TWO GREY HILLS WEAVINGS

We are proud to show Two Grey Hills weavings from the Toadalena Trading Post now at Nambe! Come in and shop our incomparable collection of Master Weavers!

The birth of Two Grey Hills weaving, as we know it today, occurred around 1911.

As demand for Navajo weaving was increasing, prices were soaring. Traders were working diligently with the weavers throughout the Navajo Nation to develop marketable designs, which ultimately characterized the different regions of the reservation.

Thirteen regional designs within seven weaving districts eventually emerged, each named for its local trading post: Teec Nos Pos, Pictorial, Two Grey Hills, Crystal, Wide Ruins, Ganado-Klagetoh and Storm Pattern.

The Bloomfield and Davies era.
At Toadlena Trading Post, George Bloomfield had become friendly with his neighbor Ed Davies, who owned the Two Grey Hills trading post down the road. Together they worked with the local weavers to develop an improved textile that would be marketable to collectors. Use of natural color and hand spun fiber, fineness of weave and more intricate design patterns were the chosen path.

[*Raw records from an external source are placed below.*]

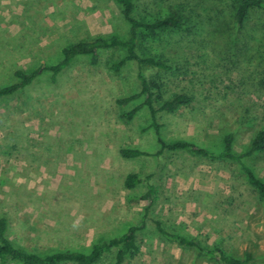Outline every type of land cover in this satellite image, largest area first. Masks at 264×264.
<instances>
[{
    "label": "rangeland",
    "instance_id": "1",
    "mask_svg": "<svg viewBox=\"0 0 264 264\" xmlns=\"http://www.w3.org/2000/svg\"><path fill=\"white\" fill-rule=\"evenodd\" d=\"M215 3L230 23V0L137 2V16L145 20L182 6L198 21L196 34L167 32L146 44L175 67L162 74L164 99L193 98L157 122L166 142L214 152L223 151L224 137L233 133L234 154L244 155L264 129V56L225 42L214 28ZM129 31L113 0H0V88L18 68L58 63L68 45L100 36L125 40ZM125 55L123 48L102 51L98 65L79 57L56 82L44 73L25 95L0 102V216L9 217L10 238L41 255L88 252L144 219L140 251L129 264H215L162 238L159 220L233 256L264 257V204L238 162L186 150L149 160L121 156L126 148L160 149L147 108L130 122L122 118L143 101L117 103L140 90L136 63L118 74L110 70ZM243 162L264 180V153ZM130 174L153 175L151 201L138 199L145 185L126 188ZM112 263L109 257L100 264Z\"/></svg>",
    "mask_w": 264,
    "mask_h": 264
},
{
    "label": "trees",
    "instance_id": "2",
    "mask_svg": "<svg viewBox=\"0 0 264 264\" xmlns=\"http://www.w3.org/2000/svg\"><path fill=\"white\" fill-rule=\"evenodd\" d=\"M113 1L119 5L122 19L130 27L127 39L123 40L116 35H112L81 40L63 48L62 58L56 64H45L34 70L18 68L13 72L11 82L0 88V102L14 99L18 95H25L44 73H50L53 82H56L79 57H89L93 65H98L102 51L123 48L126 51L125 57L112 62L110 70L118 74L127 63H136L140 90L136 94L120 98L117 103L127 106L140 99L143 101L131 111L124 113L122 118L126 122H130L139 111L147 108L152 118L151 126L155 129L160 149L155 154H151L138 148H126L121 150V156L128 160H149L154 156L162 158L167 152L186 150L193 155L210 159L236 161L242 166L249 184L257 191L259 201L264 204V180L257 177L253 170L243 162L246 156L264 153V129L256 133L251 141L249 151L244 155L234 154L233 133L224 137V147L221 152H214L186 141L169 143L161 136L157 122L158 115L161 113H175L181 108L189 106L193 98L180 93L164 99L162 74L173 71L175 67L171 64L169 57L166 58L153 51L149 52L146 44L150 41L158 42L167 32L182 33L186 36L196 34L198 29L195 25L198 21H195L193 15V18L191 17V13L190 15L185 14V9L182 6L178 9L170 8L171 10L168 13L158 15L153 20H145L137 16L138 0ZM230 1L232 3L229 13L230 23L221 20L222 10L217 6L219 4L215 3L218 7L213 16L214 18L212 17V20H215V30L218 31V34L224 36L227 44L231 41V45L235 46V50H251L259 53L261 57L264 56V0ZM240 43L241 46H239ZM152 177L151 174L143 179L137 174H130L125 181V186L127 189H135L140 185H145L146 193L138 199L151 201L156 193V186ZM154 222L156 230L162 238L178 244L184 249L193 250L199 256L215 264H264V257H256L253 254L236 257L228 254L221 247L205 245L194 238L171 232L159 220ZM144 227L145 220L143 219L138 225L131 226L124 234L94 244L88 252L68 250L41 255L27 251L10 238L11 224L8 215L4 213L0 216V264H100L109 257L113 260L112 264H129L140 251L138 233Z\"/></svg>",
    "mask_w": 264,
    "mask_h": 264
}]
</instances>
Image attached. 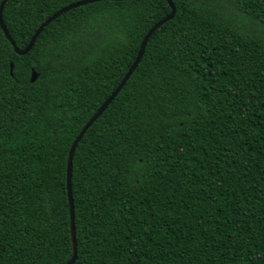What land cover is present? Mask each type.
<instances>
[{
    "label": "trees",
    "instance_id": "trees-1",
    "mask_svg": "<svg viewBox=\"0 0 264 264\" xmlns=\"http://www.w3.org/2000/svg\"><path fill=\"white\" fill-rule=\"evenodd\" d=\"M77 1L8 0L2 21L22 49ZM171 1L74 150L73 264H264V0ZM169 13L81 5L23 55L0 28V264L70 260L69 148Z\"/></svg>",
    "mask_w": 264,
    "mask_h": 264
},
{
    "label": "water",
    "instance_id": "water-1",
    "mask_svg": "<svg viewBox=\"0 0 264 264\" xmlns=\"http://www.w3.org/2000/svg\"><path fill=\"white\" fill-rule=\"evenodd\" d=\"M8 0H2L0 3V28L4 34V36L6 37V39L10 42L11 46L14 49V52L17 55H23L26 54L34 45V42L36 40V38L38 37V35L43 31V29L51 22L53 21L55 18H57L58 16L62 15L63 13H65L66 11H68L69 9L72 8H76L79 7L81 5H85L88 3H92V2H97V1H101V0H81V1H77L74 3H71L59 10H57L55 13H53L51 16H49L45 21H43L39 27L35 30L34 34L31 36L29 42L27 43V45L22 48L19 49L15 46L14 42L12 41L11 37L9 36L5 25L3 24L2 21V7L3 5L7 2ZM114 1H122V0H114ZM168 6L170 7V13L165 16L163 19H161L160 21H158L156 24H154L146 33V35L143 37L139 49L137 51L136 57L134 59V61L132 62V64L129 66L128 70L125 72L123 78L120 80V82L118 83V85L114 88V90L106 97V99L102 102V104L100 105V107L95 111V113L89 118V120L84 124V126L82 127V129L80 130V132L78 133V135L75 137V139L73 140L69 151H68V158H67V163H66V190H67V197H68V203H69V214H70V236H71V242H72V250H73V255L70 258V260L65 263V264H73L75 258H76V241H75V233H74V207H73V200H72V196H71V187H70V179H71V166H72V158H73V153L74 150L76 148V145L78 143V141L81 139V137L83 136V134L85 133V131L93 124V122L102 114V112L107 108V106L110 104V102L114 99V97L117 95V93L122 89V87L125 85V83L127 82L128 78L130 77V75L132 74V72L136 69V67L138 66L140 59L143 55L146 43L149 39V37L157 30L159 29L165 22L171 20L173 18V16L175 15V7L172 4L171 0H166ZM12 63L10 64V74L12 73ZM37 73L34 71V69H31V74H30V82H34L37 78Z\"/></svg>",
    "mask_w": 264,
    "mask_h": 264
}]
</instances>
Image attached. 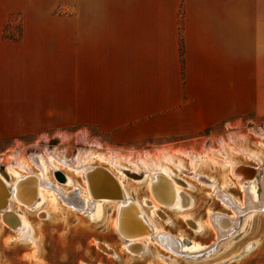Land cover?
<instances>
[{
	"label": "crops",
	"instance_id": "crops-1",
	"mask_svg": "<svg viewBox=\"0 0 264 264\" xmlns=\"http://www.w3.org/2000/svg\"><path fill=\"white\" fill-rule=\"evenodd\" d=\"M104 1L87 0L83 21L43 22L29 33V1L0 0V126L9 127L0 134L27 132L28 105H83L85 124L137 143L231 126L232 116L255 108L264 113V6ZM18 17L24 37H5ZM33 68L59 75L30 81ZM32 84L46 88L33 92Z\"/></svg>",
	"mask_w": 264,
	"mask_h": 264
},
{
	"label": "rangeland",
	"instance_id": "rangeland-1",
	"mask_svg": "<svg viewBox=\"0 0 264 264\" xmlns=\"http://www.w3.org/2000/svg\"><path fill=\"white\" fill-rule=\"evenodd\" d=\"M28 1L26 30L29 33L43 22L83 21L87 3V0ZM103 4L114 7L115 0H105ZM245 4L264 6V0H247ZM24 21L11 18L4 36L23 38ZM33 69H29V80L35 78L39 83L47 80L48 74H57L50 68ZM45 86L32 84L29 89L34 92ZM47 87L50 89V84ZM8 128L0 126V129ZM79 138H83L82 143L78 142ZM49 154L67 165L88 156L90 164H103L117 173L97 159V156H113L122 167L140 173L141 177L129 175L133 178H142L145 168L169 170L191 197V206L184 211L165 210L169 217L166 222L157 219L147 206L145 213L157 229L187 243L208 247L217 243L215 253L199 259L174 255L149 239L145 251L134 255L125 249L126 242L114 230V205L105 206L104 216L90 218L61 203L56 208L47 200L38 208L20 210L32 226L31 241L11 231L0 216V264H264V211L242 217L237 232L221 241H217L208 226L212 213L233 216V210L215 195L211 182L229 195L235 205H240L244 202V190L242 179H237L235 171L243 169L248 178H253L259 197L264 198V113L259 108L232 116L231 126L164 142L137 143L117 141L115 133L101 132L97 126L85 124L83 105H28L27 132L0 134V173L12 183L13 179L6 173L11 156L31 162L38 161L39 156L47 160ZM167 156L169 162L165 160ZM178 165L183 169H178ZM31 167L38 171L35 165ZM62 170L84 184L80 174L65 167ZM48 175L54 178L51 170ZM124 184L132 199L143 204L149 198L148 178L142 183L125 178ZM42 212L45 214L39 217Z\"/></svg>",
	"mask_w": 264,
	"mask_h": 264
},
{
	"label": "bare ground",
	"instance_id": "bare-ground-1",
	"mask_svg": "<svg viewBox=\"0 0 264 264\" xmlns=\"http://www.w3.org/2000/svg\"><path fill=\"white\" fill-rule=\"evenodd\" d=\"M82 139L79 138L78 142L82 143ZM167 158L168 156L165 160L169 162L170 160ZM89 159L90 157L87 156L83 161H75L72 165H67L61 158H54L51 154L47 155V160L39 156L38 161L34 159L31 162L11 156L6 163V173L13 179L12 183H9L1 173L0 180L9 190L17 185L18 191L16 196L13 194L9 200L7 209L0 211L3 224L11 231L18 233L19 237H25L27 241H31L29 232L32 231V226L25 216L20 213V210L38 208L49 200L52 203L51 205H55V207L58 203H61L77 213L87 215L90 218H100L105 214L106 205H114L116 207L113 221L114 230L126 242L125 249L134 255H139L145 251L149 239H153L163 249L174 255L178 254L199 259L215 253L217 243L209 247L187 243L181 238H176L157 229L151 218L145 213L144 207L147 206L151 208L152 214L157 219L166 222L169 217L165 210L178 209L184 211L191 206V197L183 191V186L169 170L165 168H145L143 174H141L142 178H133L129 175L139 176L140 173L134 169L122 167L113 156H97V159L101 163L112 166L120 176L103 164H90ZM31 164L37 167V172L32 169ZM62 167L80 174L84 184L81 185L74 181L69 174L62 170ZM177 167L183 169L180 165ZM49 170L53 173V179L55 180L49 177ZM105 172L117 181L122 192L121 195H114L112 185L105 180L107 176ZM235 176L237 179H242L241 187L244 190V202H240V205H235L229 195L210 181L214 186L217 198L233 210V216L222 213H212L209 216L208 226L216 234L217 241L232 237L239 229L242 217L264 211V198L261 197V199L257 194L256 188L252 184L253 178H248L247 171L243 169H237ZM125 178H130L137 183H142L145 178H148L149 198L146 202L141 204L138 200L132 199L125 188ZM103 183H106V191L113 198L102 197V194L106 191L101 188L98 189L97 185ZM34 189L37 191V195L34 199H31ZM43 213H40L39 217ZM194 227L197 228V226Z\"/></svg>",
	"mask_w": 264,
	"mask_h": 264
},
{
	"label": "water",
	"instance_id": "water-1",
	"mask_svg": "<svg viewBox=\"0 0 264 264\" xmlns=\"http://www.w3.org/2000/svg\"><path fill=\"white\" fill-rule=\"evenodd\" d=\"M106 175L107 176L105 177V180L107 181V183H110L112 185L113 191L115 193L114 195H116V196L117 195H121L122 192L120 190V187L117 184V181L110 174H107L106 173ZM24 180H22V181H24ZM17 187L18 186L15 185L14 187H12V189L9 190L4 185V183L0 180V211H3L5 209H7L8 205H9V200L11 199V197L13 196V194H14V196H16V194H17V191H18ZM97 188L98 189L101 188V189H103V190L106 191V183L97 185ZM35 189H34V193L31 196V199L32 198L34 199L36 197V195H37V193H36L37 191ZM102 197L103 198H109V197H112L113 198V196H109L108 191H106L105 193H103L102 194ZM112 198H110V199H112ZM116 199H119V198H116Z\"/></svg>",
	"mask_w": 264,
	"mask_h": 264
},
{
	"label": "flooded vegetation",
	"instance_id": "flooded-vegetation-1",
	"mask_svg": "<svg viewBox=\"0 0 264 264\" xmlns=\"http://www.w3.org/2000/svg\"><path fill=\"white\" fill-rule=\"evenodd\" d=\"M231 212V211H230Z\"/></svg>",
	"mask_w": 264,
	"mask_h": 264
},
{
	"label": "trees",
	"instance_id": "trees-1",
	"mask_svg": "<svg viewBox=\"0 0 264 264\" xmlns=\"http://www.w3.org/2000/svg\"><path fill=\"white\" fill-rule=\"evenodd\" d=\"M6 36V35H5Z\"/></svg>",
	"mask_w": 264,
	"mask_h": 264
}]
</instances>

Red was not the color of choice.
Late 19th, early 20th century Navajo textiles were dominated by the commercially dyed reds of the Ganado-Klagetoh rugs and the psychedelic Germantown pieces. The weavers of Toadlena/Two Grey Hills did not like to use of such flashy colors in their textiles. They preferred the natural colors produced by the their sheep, blending them together by a process called “carding,” which produced a broad palate of natural hues.

Black, gray, beige, brown, cream and white are the signature colors for a Toadlena/Two Grey Hills textile, which makes them easily distinguishable from other Navajo weavings.

These textiles became technically superior.
The weavers preferred to use natural wool from their sheep rather than the commercially produced wool used by other Navajo weavers. After the wool was carded together it was spun very fine, sometimes even as fine as thread. These threads allowed the weavers to weave more wefts to the linear inch, which created a textile of a much higher quality than other Navajo weavings.

A typical Navajo rug has approximately 30 wefts to the linear inch. A Two Grey Hills from Toadlena average about 45. The finer pieces frequently have upwards of 80. When a textile has 80 or more wefts per inch, it is considered a tapestry, not a rug.The most famous weaver of these textiles was Daisy Taugelchee (1909-1990), who wove upwards of 115 wefts per inch, which created the most finely woven Navajo tapestries anywhere.

Intricate patterns emerged.
The finer weave allowed for the emergence of intricate geometric forms that covered the entire weaving, while a border around the perimeter of the textile became the norm. This use of borders in all Navajo as well as Toadlena/Two Grey Hills design emerged because collectors were now using the weavings as rugs rather than blankets.The patterns of the Toadlena/Two Grey Hills textiles became more complex over time. Today, they are dazzling juxtapositions of intense blacks with muted natural hues that inspire awe from those who see them.

The collaboration continues.
Many years of collaboration between Bloomfield, Davies and the weavers created the spectacular Toadlena/Two Grey Hills textile that is highly coveted by collectors around the world. Today, all the Toadlena weavers from the Two Grey Hills are ancestors of those who worked with those two very inspired traders. The tradition continues with current Toadlena trader, Mark Winter.